TEKS DOKUMEN →
Monday, September 18, 2006
(Almost) Like Father
Jumat pagi, 16 September 2006, saat sarapan, si Abang secara mendadak minta dikhitan dan sebagai hadiah, cukup dibelikan sepeda. Bapak jadi surprise sekali. Ini mirip ulangan beberapa puluh tahun silam ketika Bapak kecil minta dikhitan saat sarapan yang membuat surprise si Kakek dan dengan tuntutan yang sama pula, sepeda. Responnya juga hampir mirip, hari itu juga langsung ditindak lanjuti, bedanya Bapak kecil langsung dibawa pagi itu juga ke klinik, sedangkan si Abang nunggu dokter datang ke rumah selepas maghrib.
Bedanya lagi, sang Abang langsung menangis saat lihat jarum suntik dan tangisannya baru berhenti saat prosesi selesai, sedangkan Bapak kecil rada "cuek" tak ada tangisan bahkan mengamati secara live prosesi saat pemotongan. he he he.
Satu lagi perbedaan mencolok, teknologi khitan Bapak kecil masih konvensional --- pakai pisau, jahitan dan juga darah, tak bisa langsung bercelana, tiap lepas perban selalu tersika, sedangkan si Abang rada canggih --- pakai metode smart knop, tak ada darah, tak pakai jahitan, tak ada perban dan langsung bisa mandi terus pakai celana.

CUPLIKAN DATA →
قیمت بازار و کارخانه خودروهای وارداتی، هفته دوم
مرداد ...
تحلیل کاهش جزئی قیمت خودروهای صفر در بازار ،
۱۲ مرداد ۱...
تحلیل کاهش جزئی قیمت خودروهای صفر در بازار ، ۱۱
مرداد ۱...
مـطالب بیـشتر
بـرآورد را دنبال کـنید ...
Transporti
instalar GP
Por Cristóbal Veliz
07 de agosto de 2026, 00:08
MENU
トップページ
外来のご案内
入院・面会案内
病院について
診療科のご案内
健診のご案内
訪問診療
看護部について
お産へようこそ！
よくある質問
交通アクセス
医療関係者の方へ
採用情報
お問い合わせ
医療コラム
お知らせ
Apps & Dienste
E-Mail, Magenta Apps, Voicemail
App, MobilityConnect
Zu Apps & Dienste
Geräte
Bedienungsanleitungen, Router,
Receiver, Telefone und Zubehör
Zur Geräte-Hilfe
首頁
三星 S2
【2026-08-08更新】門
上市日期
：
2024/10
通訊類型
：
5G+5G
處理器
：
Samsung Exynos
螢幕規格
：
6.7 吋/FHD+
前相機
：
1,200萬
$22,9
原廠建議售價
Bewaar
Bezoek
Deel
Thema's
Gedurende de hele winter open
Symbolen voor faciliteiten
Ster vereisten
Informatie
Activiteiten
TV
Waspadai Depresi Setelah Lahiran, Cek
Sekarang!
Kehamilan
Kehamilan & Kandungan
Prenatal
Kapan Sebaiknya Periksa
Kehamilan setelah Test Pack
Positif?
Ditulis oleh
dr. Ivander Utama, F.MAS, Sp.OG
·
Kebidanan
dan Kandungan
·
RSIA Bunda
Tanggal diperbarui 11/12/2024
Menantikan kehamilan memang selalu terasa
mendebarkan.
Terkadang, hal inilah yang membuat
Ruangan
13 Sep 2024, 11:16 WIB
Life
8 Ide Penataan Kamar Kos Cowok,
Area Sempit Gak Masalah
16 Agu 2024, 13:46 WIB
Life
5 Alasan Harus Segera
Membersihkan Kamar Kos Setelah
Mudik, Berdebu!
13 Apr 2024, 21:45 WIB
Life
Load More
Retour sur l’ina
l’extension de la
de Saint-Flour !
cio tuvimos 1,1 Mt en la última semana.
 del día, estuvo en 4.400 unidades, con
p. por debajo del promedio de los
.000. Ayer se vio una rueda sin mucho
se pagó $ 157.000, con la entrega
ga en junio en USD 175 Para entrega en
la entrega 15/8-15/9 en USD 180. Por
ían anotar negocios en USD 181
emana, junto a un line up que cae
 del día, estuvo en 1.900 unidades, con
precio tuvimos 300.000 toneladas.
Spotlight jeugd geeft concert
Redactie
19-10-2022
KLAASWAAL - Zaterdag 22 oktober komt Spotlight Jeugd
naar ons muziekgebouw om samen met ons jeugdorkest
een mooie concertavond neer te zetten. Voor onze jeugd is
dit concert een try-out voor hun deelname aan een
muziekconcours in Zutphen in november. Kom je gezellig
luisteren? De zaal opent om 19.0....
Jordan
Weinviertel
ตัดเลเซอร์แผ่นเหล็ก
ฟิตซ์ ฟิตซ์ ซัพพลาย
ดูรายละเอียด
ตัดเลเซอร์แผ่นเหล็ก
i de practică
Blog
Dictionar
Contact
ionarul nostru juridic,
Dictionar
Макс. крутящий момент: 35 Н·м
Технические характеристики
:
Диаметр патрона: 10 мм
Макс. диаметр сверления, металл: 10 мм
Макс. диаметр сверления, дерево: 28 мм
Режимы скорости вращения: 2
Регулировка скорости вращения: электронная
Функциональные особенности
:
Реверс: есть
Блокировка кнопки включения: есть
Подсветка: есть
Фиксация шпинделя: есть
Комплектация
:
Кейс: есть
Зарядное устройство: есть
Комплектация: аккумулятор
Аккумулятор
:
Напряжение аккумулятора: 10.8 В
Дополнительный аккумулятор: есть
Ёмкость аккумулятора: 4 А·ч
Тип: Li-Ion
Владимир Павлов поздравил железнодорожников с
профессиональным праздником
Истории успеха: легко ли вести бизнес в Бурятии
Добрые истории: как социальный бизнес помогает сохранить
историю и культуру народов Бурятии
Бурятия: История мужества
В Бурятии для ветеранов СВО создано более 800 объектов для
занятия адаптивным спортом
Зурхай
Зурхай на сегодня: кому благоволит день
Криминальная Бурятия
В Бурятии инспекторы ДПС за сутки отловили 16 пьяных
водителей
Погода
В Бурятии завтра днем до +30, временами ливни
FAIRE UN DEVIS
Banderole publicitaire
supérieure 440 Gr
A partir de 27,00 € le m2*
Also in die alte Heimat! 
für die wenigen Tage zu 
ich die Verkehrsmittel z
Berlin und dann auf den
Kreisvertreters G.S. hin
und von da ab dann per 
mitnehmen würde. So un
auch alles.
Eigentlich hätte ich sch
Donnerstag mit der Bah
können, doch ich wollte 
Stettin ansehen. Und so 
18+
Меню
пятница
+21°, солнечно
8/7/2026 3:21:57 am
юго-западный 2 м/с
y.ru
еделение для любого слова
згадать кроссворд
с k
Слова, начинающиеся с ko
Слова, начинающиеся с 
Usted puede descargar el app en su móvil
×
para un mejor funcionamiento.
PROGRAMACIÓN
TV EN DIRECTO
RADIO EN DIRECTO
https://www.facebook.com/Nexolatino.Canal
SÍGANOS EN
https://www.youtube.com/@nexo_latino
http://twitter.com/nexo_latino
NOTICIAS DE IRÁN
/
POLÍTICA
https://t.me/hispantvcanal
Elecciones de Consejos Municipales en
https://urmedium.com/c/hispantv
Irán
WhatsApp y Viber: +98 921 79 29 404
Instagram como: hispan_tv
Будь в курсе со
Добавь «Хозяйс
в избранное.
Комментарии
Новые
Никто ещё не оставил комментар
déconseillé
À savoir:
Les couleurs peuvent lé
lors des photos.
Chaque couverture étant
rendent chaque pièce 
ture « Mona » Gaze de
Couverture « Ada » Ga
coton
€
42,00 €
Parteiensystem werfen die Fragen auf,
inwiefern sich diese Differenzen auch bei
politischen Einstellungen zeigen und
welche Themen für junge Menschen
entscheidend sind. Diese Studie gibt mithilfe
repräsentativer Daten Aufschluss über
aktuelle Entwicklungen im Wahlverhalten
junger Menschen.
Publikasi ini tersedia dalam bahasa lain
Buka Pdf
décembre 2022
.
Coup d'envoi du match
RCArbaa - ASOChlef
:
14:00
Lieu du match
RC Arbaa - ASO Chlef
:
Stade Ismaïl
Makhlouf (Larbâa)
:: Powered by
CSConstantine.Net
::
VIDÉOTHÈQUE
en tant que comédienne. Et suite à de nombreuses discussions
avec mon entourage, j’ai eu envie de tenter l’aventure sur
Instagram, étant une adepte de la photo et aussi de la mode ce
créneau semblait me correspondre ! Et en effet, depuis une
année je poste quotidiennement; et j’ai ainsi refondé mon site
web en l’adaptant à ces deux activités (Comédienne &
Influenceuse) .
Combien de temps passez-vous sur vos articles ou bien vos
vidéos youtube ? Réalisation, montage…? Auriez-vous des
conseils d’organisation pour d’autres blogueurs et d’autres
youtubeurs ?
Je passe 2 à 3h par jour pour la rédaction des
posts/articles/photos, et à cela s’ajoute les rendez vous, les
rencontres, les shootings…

LATIHAN 1 →
Ringkaslah tulisan tentang khitan si Abang dalam dua kalimat.
LATIHAN 2 →
Teruskan tulisan tentang khitan si Abang mulai dari sesudah kalimat terakhirnya.
Catatan-catatan tersebut diambil dari sumber yang berbeda.

JAWABAN LATIHAN 1 →
Saat sarapan, si Abang tiba-tiba minta dikhitan dengan hadiah sepeda, mirip dengan Bapak waktu kecil yang dulu juga minta dikhitan saat sarapan dan minta sepeda. Bedanya, si Abang menangis selama prosesi dan dikhitan dengan metode smart knop tanpa darah, jahitan, atau perban, sedangkan Bapak kecil tidak menangis dan dikhitan secara konvensional dengan pisau, jahitan, dan perban.

JAWABAN LATIHAN 2 →
Kalau yang ini mirip: tak ada foto dokumentasi saat prosesi. Saat Bapak kecil dikhitan, memang kejadian serba cepat dan belum ada teknologi instan ala digital camera. Sedangkan saat si Abang dikhitan, digital camera ada, namun Bunda tak tega untuk melihat dan memilih menjauh, sementara si Bapak sibuk menghibur si Abang dan (jujur) rada senewen juga hingga akhirnya prosesi bersejarah tak terekam. he he he. Biarlah, yang penting si Abang sekarang sudah bisa mengagumi sepeda hasil dari keberanian dia untuk dikhitan.
Selamat ya Bang, semoga menjadi anak sholeh dan tetap berani mewujudkan saat ada keinginan positif.